3. Adam LaRoche Mentions His Son Dying Rather Casually

This may be me nitpicking a bit, but this moment just popped out to me while I was reading the piece. Emphasis is mine.
"I'm not saying this is the way everybody should raise their kid," LaRoche says. "I'm saying I was given the privilege to raise my kid this way by some awesome teams and managers and GMs. Can every parent do it? No. But can we spend more time with our kids? Sure. I feel like I've spent as much time with Drake as you can, and if he were to die tomorrow, I guarantee you I'd be looking back and saying I wish I spent more time with him."
If he were to die tomorrow? I'm not a parent, so I don't know how most parents approach the idea of death when it comes to their children. I'm sure the modus operandi is to be terrified of the idea that something could happen to your kid, but when it comes to death, I can't help but think most parents think of the idea of spending time with their children before they die, not the child.
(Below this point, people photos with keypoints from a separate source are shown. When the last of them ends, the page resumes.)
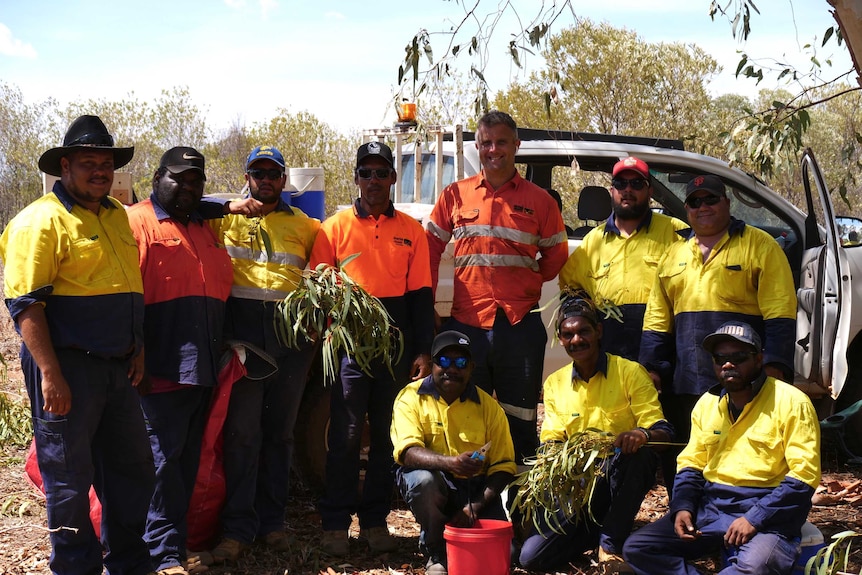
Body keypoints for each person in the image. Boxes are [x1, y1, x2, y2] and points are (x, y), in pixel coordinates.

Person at [0, 115, 156, 575]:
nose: (99, 172)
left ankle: (128, 563)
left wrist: (137, 345)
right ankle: (75, 567)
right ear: (64, 167)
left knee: (132, 472)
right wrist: (50, 374)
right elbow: (25, 304)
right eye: (88, 162)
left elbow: (129, 287)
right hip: (69, 369)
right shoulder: (39, 221)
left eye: (105, 164)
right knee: (68, 479)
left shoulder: (114, 216)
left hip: (119, 368)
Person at [311, 141, 435, 556]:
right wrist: (331, 331)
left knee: (386, 434)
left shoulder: (411, 230)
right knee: (345, 434)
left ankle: (376, 521)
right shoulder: (334, 227)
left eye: (382, 172)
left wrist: (422, 350)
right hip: (350, 344)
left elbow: (420, 295)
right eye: (366, 173)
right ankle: (334, 524)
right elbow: (319, 289)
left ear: (393, 178)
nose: (374, 180)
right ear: (357, 178)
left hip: (395, 345)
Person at [638, 174, 797, 494]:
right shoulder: (673, 253)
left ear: (726, 203)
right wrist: (652, 369)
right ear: (686, 209)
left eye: (711, 199)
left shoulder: (759, 245)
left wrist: (775, 365)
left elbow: (780, 311)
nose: (703, 206)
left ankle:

Reading that quote from LaRoche just made me feel weird.

4. Adam LaRoche Goes Undercover In Brothels

So I mentioned this earlier, and now we're here. It turns out that Adam LaRoche -- as well as Milwaukee Brewers reliever Blaine Boyer -- spent time in southeast Asia going undercover.
Working through a nonprofit called the Exodus Road, LaRoche and Boyer conducted surveillance in brothels and tried to determine the age of the girls -- known only by numbers pinned to bikinis -- and identify their bosses. 
"Something huge happened there for us," Boyer says. "You can't explain it. Can't put your finger on it. If you make a wrong move, you're getting tossed off a building. We were in deep, man, but that's the way it needed to be done. Adam and I truly believe God brought us there and said, 'This is what I have for you boys.'"
I really don't know what to say about this. On the one hand, I admire the commitment to the cause. On the other hand, that's a weird way to explain to your wife why you're going to Thailand alone with your friend Blaine.
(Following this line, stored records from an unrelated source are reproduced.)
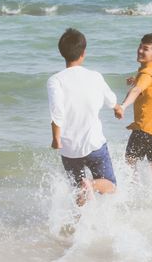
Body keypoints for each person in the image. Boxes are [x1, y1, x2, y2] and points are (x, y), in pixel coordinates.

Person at [47, 28, 120, 205]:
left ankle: (78, 226)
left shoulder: (55, 80)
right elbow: (111, 101)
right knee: (111, 186)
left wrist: (56, 138)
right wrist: (118, 108)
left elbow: (57, 111)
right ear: (83, 53)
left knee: (77, 191)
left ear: (61, 52)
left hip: (69, 148)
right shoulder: (95, 76)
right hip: (94, 145)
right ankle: (92, 184)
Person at [114, 33, 152, 182]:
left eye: (145, 49)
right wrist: (136, 80)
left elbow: (136, 91)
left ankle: (133, 190)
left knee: (130, 160)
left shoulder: (146, 73)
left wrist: (123, 106)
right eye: (140, 47)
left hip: (146, 129)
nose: (140, 51)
"What will you be doing in Thailand, honey?"

"Oh, you know, hanging out in brothels."


"Don't get the wrong idea, sweetie, I'm going undercover to help save those girls."

"Ain't you just the sweetest!"

Also, why didn't he bring Drake along for that? Nothing like spending time abroad with your son.

5. I'm Further Convinced LaRoche Had Already Wanted To Retire

One of the undercurrents to the LaRoche story that I didn't see mentioned very often was that he didn't retire just because of his kid in the clubhouse, but that he'd been thinking about retirement for a while, and the Drake thing was just the final straw.

LaRoche sucked last year, which he admits again in the story, just like he did in his original statement following his retirement. He's talked about how rough the season was for him both during it, and a little afterward.

He mentioned it again when talking about his undercover brothel busting.
As they waited for their plane, LaRoche asked Boyer, "What are we doing? We're going back to play a game for the next eight months?" 
They wielded their emotions like crude homemade weapons. Every crazed thought ran through their minds. Quit the game. Sell the house and move here. Give up everything and fight the fight full time
LaRoche couldn't talk about it for two weeks. It's going on tonight, he thought as he tried to sleep. And here I am, in paradise at the ranch with my kids, where everything's safe.
So he thought about giving up on baseball before the spring, then shortly after reporting to camp he's told by Kenny Williams he needs to "dial back" the amount of time he has Drake with him this season.

He's thinking about missing time with his son after he just spent time in southeast Asia trying to find lost children now working in the sex industry.

I have no doubt that LaRoche cares about his kids and his family. The story drives all of that home a bit further, it's just, Drake LaRoche wasn't the reason Adam LaRoche retired. It wasn't #FamilyFirst. It was #ABunchOfOtherThingsFirst and then #FamilyToo.